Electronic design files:

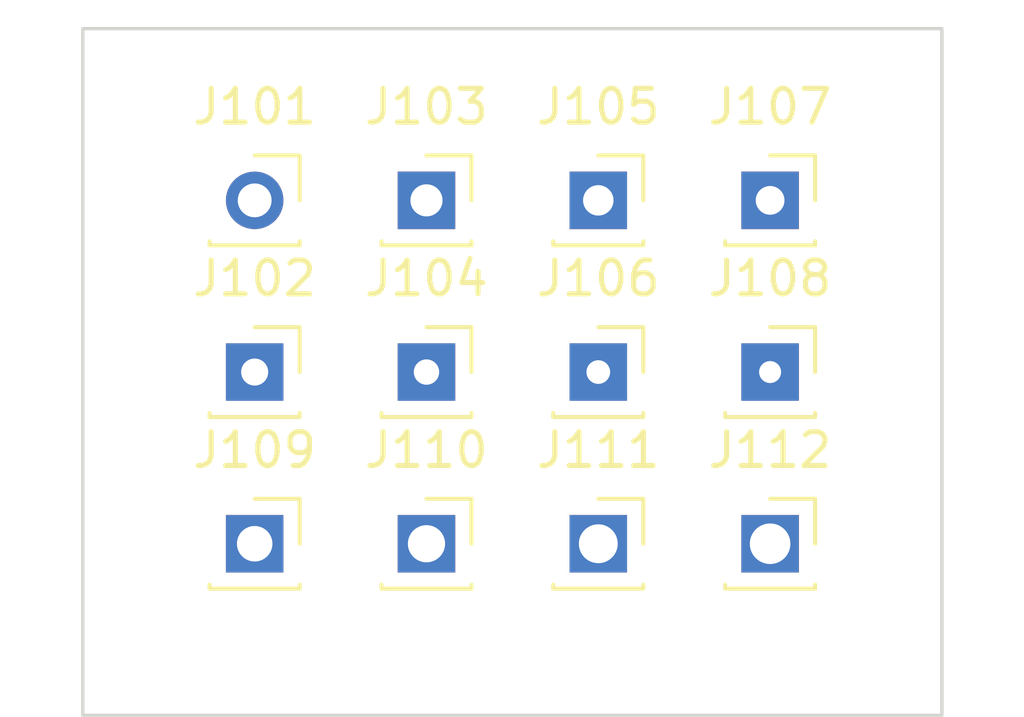
<source format=kicad_pcb>
(kicad_pcb (version 20221018) (generator pcbnew)

  (general
    (thickness 1.6)
  )

  (paper "A4")
  (layers
    (0 "F.Cu" signal)
    (31 "B.Cu" signal)
    (32 "B.Adhes" user "B.Adhesive")
    (33 "F.Adhes" user "F.Adhesive")
    (34 "B.Paste" user)
    (35 "F.Paste" user)
    (36 "B.SilkS" user "B.Silkscreen")
    (37 "F.SilkS" user "F.Silkscreen")
    (38 "B.Mask" user)
    (39 "F.Mask" user)
    (40 "Dwgs.User" user "User.Drawings")
    (41 "Cmts.User" user "User.Comments")
    (42 "Eco1.User" user "User.Eco1")
    (43 "Eco2.User" user "User.Eco2")
    (44 "Edge.Cuts" user)
    (45 "Margin" user)
    (46 "B.CrtYd" user "B.Courtyard")
    (47 "F.CrtYd" user "F.Courtyard")
    (48 "B.Fab" user)
    (49 "F.Fab" user)
    (50 "User.1" user)
    (51 "User.2" user)
    (52 "User.3" user)
    (53 "User.4" user)
    (54 "User.5" user)
    (55 "User.6" user)
    (56 "User.7" user)
    (57 "User.8" user)
    (58 "User.9" user)
  )

  (setup
    (pad_to_mask_clearance 0)
    (pcbplotparams
      (layerselection 0x00010fc_ffffffff)
      (plot_on_all_layers_selection 0x0000000_00000000)
      (disableapertmacros false)
      (usegerberextensions false)
      (usegerberattributes true)
      (usegerberadvancedattributes true)
      (creategerberjobfile true)
      (dashed_line_dash_ratio 12.000000)
      (dashed_line_gap_ratio 3.000000)
      (svgprecision 4)
      (plotframeref false)
      (viasonmask false)
      (mode 1)
      (useauxorigin false)
      (hpglpennumber 1)
      (hpglpenspeed 20)
      (hpglpendiameter 15.000000)
      (dxfpolygonmode true)
      (dxfimperialunits true)
      (dxfusepcbnewfont true)
      (psnegative false)
      (psa4output false)
      (plotreference true)
      (plotvalue true)
      (plotinvisibletext false)
      (sketchpadsonfab false)
      (subtractmaskfromsilk false)
      (outputformat 1)
      (mirror false)
      (drillshape 1)
      (scaleselection 1)
      (outputdirectory "")
    )
  )

  (net 0 "")
  (net 1 "unconnected-(J101-Pin_1-Pad1)")
  (net 2 "unconnected-(J102-Pin_1-Pad1)")
  (net 3 "unconnected-(J103-Pin_1-Pad1)")
  (net 4 "unconnected-(J104-Pin_1-Pad1)")
  (net 5 "unconnected-(J105-Pin_1-Pad1)")
  (net 6 "unconnected-(J106-Pin_1-Pad1)")
  (net 7 "unconnected-(J107-Pin_1-Pad1)")
  (net 8 "unconnected-(J108-Pin_1-Pad1)")
  (net 9 "unconnected-(J109-Pin_1-Pad1)")
  (net 10 "unconnected-(J110-Pin_1-Pad1)")
  (net 11 "unconnected-(J111-Pin_1-Pad1)")
  (net 12 "unconnected-(J112-Pin_1-Pad1)")

  (footprint "Connector_PinSocket_2.54mm:PinSocket_1x01_P2.54mm_Vertical" (layer "F.Cu") (at 101.6 68.58))

  (footprint "Connector_PinSocket_2.54mm:PinSocket_1x01_P2.54mm_Vertical" (layer "F.Cu") (at 96.52 78.74))

  (footprint "Connector_PinSocket_2.54mm:PinSocket_1x01_P2.54mm_Vertical" (layer "F.Cu") (at 91.44 68.58))

  (footprint "Connector_PinSocket_2.54mm:PinSocket_1x01_P2.54mm_Vertical" (layer "F.Cu") (at 91.44 78.74))

  (footprint "Connector_PinSocket_2.54mm:PinSocket_1x01_P2.54mm_Vertical" (layer "F.Cu") (at 91.44 73.66))

  (footprint "Connector_PinSocket_2.54mm:PinSocket_1x01_P2.54mm_Vertical" (layer "F.Cu") (at 86.36 78.74))

  (footprint "Connector_PinSocket_2.54mm:PinSocket_1x01_P2.54mm_Vertical" (layer "F.Cu") (at 96.52 73.66))

  (footprint "Connector_PinSocket_2.54mm:PinSocket_1x01_P2.54mm_Vertical" (layer "F.Cu") (at 86.36 68.58))

  (footprint "Connector_PinSocket_2.54mm:PinSocket_1x01_P2.54mm_Vertical" (layer "F.Cu") (at 86.36 73.66))

  (footprint "Connector_PinSocket_2.54mm:PinSocket_1x01_P2.54mm_Vertical" (layer "F.Cu") (at 101.6 73.66))

  (footprint "Connector_PinSocket_2.54mm:PinSocket_1x01_P2.54mm_Vertical" (layer "F.Cu") (at 101.6 78.74))

  (footprint "Connector_PinSocket_2.54mm:PinSocket_1x01_P2.54mm_Vertical" (layer "F.Cu") (at 96.52 68.58))

  (gr_rect (start 81.28 63.5) (end 106.68 83.82)
    (stroke (width 0.1) (type default)) (fill none) (layer "Edge.Cuts") (tstamp 2d68cd86-9b9d-43cc-b11d-c828831f9a2f))

)

</source>
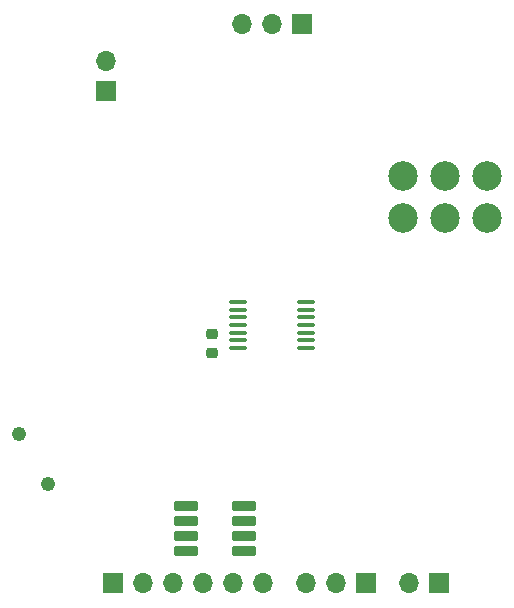
<source format=gbr>
%TF.GenerationSoftware,KiCad,Pcbnew,7.0.9*%
%TF.CreationDate,2023-12-12T05:21:09-05:00*%
%TF.ProjectId,MotorDriver,4d6f746f-7244-4726-9976-65722e6b6963,rev?*%
%TF.SameCoordinates,Original*%
%TF.FileFunction,Soldermask,Bot*%
%TF.FilePolarity,Negative*%
%FSLAX46Y46*%
G04 Gerber Fmt 4.6, Leading zero omitted, Abs format (unit mm)*
G04 Created by KiCad (PCBNEW 7.0.9) date 2023-12-12 05:21:09*
%MOMM*%
%LPD*%
G01*
G04 APERTURE LIST*
G04 Aperture macros list*
%AMRoundRect*
0 Rectangle with rounded corners*
0 $1 Rounding radius*
0 $2 $3 $4 $5 $6 $7 $8 $9 X,Y pos of 4 corners*
0 Add a 4 corners polygon primitive as box body*
4,1,4,$2,$3,$4,$5,$6,$7,$8,$9,$2,$3,0*
0 Add four circle primitives for the rounded corners*
1,1,$1+$1,$2,$3*
1,1,$1+$1,$4,$5*
1,1,$1+$1,$6,$7*
1,1,$1+$1,$8,$9*
0 Add four rect primitives between the rounded corners*
20,1,$1+$1,$2,$3,$4,$5,0*
20,1,$1+$1,$4,$5,$6,$7,0*
20,1,$1+$1,$6,$7,$8,$9,0*
20,1,$1+$1,$8,$9,$2,$3,0*%
G04 Aperture macros list end*
%ADD10RoundRect,0.225000X0.250000X-0.225000X0.250000X0.225000X-0.250000X0.225000X-0.250000X-0.225000X0*%
%ADD11R,1.700000X1.700000*%
%ADD12O,1.700000X1.700000*%
%ADD13C,1.211000*%
%ADD14C,2.500000*%
%ADD15RoundRect,0.144000X-0.908000X-0.258000X0.908000X-0.258000X0.908000X0.258000X-0.908000X0.258000X0*%
%ADD16RoundRect,0.100000X0.637500X0.100000X-0.637500X0.100000X-0.637500X-0.100000X0.637500X-0.100000X0*%
G04 APERTURE END LIST*
D10*
%TO.C,C10*%
X78740000Y-136982200D03*
X78740000Y-135432200D03*
%TD*%
D11*
%TO.C,J2*%
X70408800Y-156514800D03*
D12*
X72948800Y-156514800D03*
X75488800Y-156514800D03*
X78028800Y-156514800D03*
X80568800Y-156514800D03*
X83108800Y-156514800D03*
%TD*%
D11*
%TO.C,J3*%
X97998200Y-156514800D03*
D12*
X95458200Y-156514800D03*
%TD*%
D11*
%TO.C,J4*%
X69824600Y-114838400D03*
D12*
X69824600Y-112298400D03*
%TD*%
D11*
%TO.C,J5*%
X86410800Y-109169200D03*
D12*
X83870800Y-109169200D03*
X81330800Y-109169200D03*
%TD*%
D11*
%TO.C,J1*%
X91770200Y-156514800D03*
D12*
X89230200Y-156514800D03*
X86690200Y-156514800D03*
%TD*%
D13*
%TO.C,Y2*%
X64894800Y-148106841D03*
X62454800Y-143880637D03*
%TD*%
D14*
%TO.C,TP5*%
X102031800Y-122021600D03*
%TD*%
%TO.C,TP9*%
X98501200Y-125577600D03*
%TD*%
D15*
%TO.C,U2*%
X76547800Y-153797000D03*
X76547800Y-152527000D03*
X76547800Y-151257000D03*
X76547800Y-149987000D03*
X81457800Y-149987000D03*
X81457800Y-151257000D03*
X81457800Y-152527000D03*
X81457800Y-153797000D03*
%TD*%
D14*
%TO.C,TP11*%
X94970600Y-122021600D03*
%TD*%
%TO.C,TP12*%
X94970600Y-125577600D03*
%TD*%
%TO.C,TP6*%
X102031800Y-125577600D03*
%TD*%
%TO.C,TP8*%
X98501200Y-122021600D03*
%TD*%
D16*
%TO.C,U3*%
X86682500Y-132670000D03*
X86682500Y-133320000D03*
X86682500Y-133970000D03*
X86682500Y-134620000D03*
X86682500Y-135270000D03*
X86682500Y-135920000D03*
X86682500Y-136570000D03*
X80957500Y-136570000D03*
X80957500Y-135920000D03*
X80957500Y-135270000D03*
X80957500Y-134620000D03*
X80957500Y-133970000D03*
X80957500Y-133320000D03*
X80957500Y-132670000D03*
%TD*%
M02*

</source>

▶ **YOUR ASSIGNMENT**
Reprint exactly the lines above that start at the one with "1,1,$1+$1,$6,$7*" and end at the one with "G04 Aperture macros list end*", keeping both and adding none.

▶ **ANSWER AREA**
1,1,$1+$1,$6,$7*
1,1,$1+$1,$8,$9*
0 Add four rect primitives between the rounded corners*
20,1,$1+$1,$2,$3,$4,$5,0*
20,1,$1+$1,$4,$5,$6,$7,0*
20,1,$1+$1,$6,$7,$8,$9,0*
20,1,$1+$1,$8,$9,$2,$3,0*%
G04 Aperture macros list end*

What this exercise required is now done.